* [CONSIGNES]
A. Répondez à ces questions sur les commentaires de lecture :
(i) D'après le premier commentaire, quels personnages parlent en off ?
(ii) Combien de lectures le deuxième commentaire dit-il avoir été nécessaires pour être vraiment dans le bain ?
(iii) À quel moment de l'année le troisième commentaire dit-il avoir l'impression de courir sans cesse ?
B. Reproduisez tel quel le passage des commentaires de lecture qui va de « J’ai apprécié le » à « courir sans cesse)! ».

* [TEXTE SOURCE]
※

Il me semblerait en revanche judicieux de réfléchir plus précisément à l’utilisation des différentes « voix » dans ce texte. Le chat, puis Stéphane, parlent en off. Au début, c’est un texte au « je », à la fin un texte avec un narrateur extérieur. Il y a aussi le dialogue avec Simone. Je me demande si ça ne fait pas trop de points de vue de narration pour un texte court. Par exemple, je ne suis pas sûre qu’il soit vraiment nécessaire d’utiliser le procédé de « voix off » avec le chat. Agnès pourrait simplement mentionner qu’il la regarde avec un air atterré devant son agitation, on repasserait ainsi dans un point de vue qu’on a déjà sans les multiplier… Ou alors, l’avis de Stéphane pourrait n’intervenir qu’à la fin, lorsque le texte précise qu’il la trouve belle (« elle est belle, mon Agnès, quand elle sourit, pense Steph. Il faudrait vraiment que l’on se prenne un temps tous les deux. On est à cran, en ce moment », par exemple). Bref, à réfléchir.
J’ai apprécié le rythme de la narration menée également sur un ton d’une agréable fantaisie. La multiplicité des points de vue m’a un peu gênée: j’ai eu besoin de de deux lectures avant d’être vraiment dans le bain.
idem, j’ai du m’y prendre à deux fois pour comprendre les différents points de vue . Néanmoins j’ai bien apprécié la fraîcheur de ton texte et la réalité à laquelle il nous rappelle (surtout en cette fin d’année où j’ai l’impression de courir sans cesse)!

※

* [EXTRAIT DE DONNÉES]
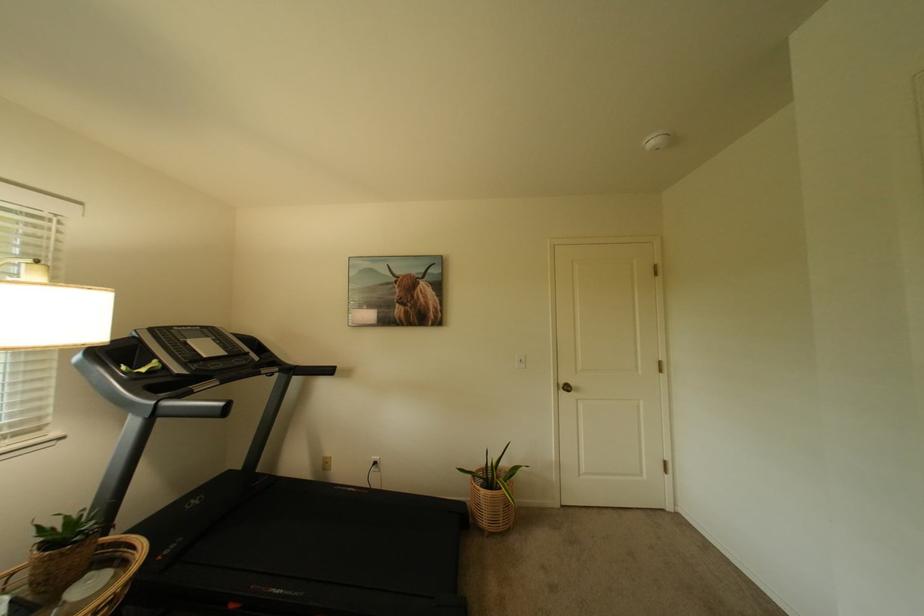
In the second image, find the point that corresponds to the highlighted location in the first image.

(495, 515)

※

* [CORRIGÉS]
A.
(i) Le chat, puis Stéphane.
(ii) Deux lectures.
(iii) En cette fin d'année.

B.
J’ai apprécié le rythme de la narration menée également sur un ton d’une agréable fantaisie. La multiplicité des points de vue m’a un peu gênée: j’ai eu besoin de de deux lectures avant d’être vraiment dans le bain.
idem, j’ai du m’y prendre à deux fois pour comprendre les différents points de vue . Néanmoins j’ai bien apprécié la fraîcheur de ton texte et la réalité à laquelle il nous rappelle (surtout en cette fin d’année où j’ai l’impression de courir sans cesse)!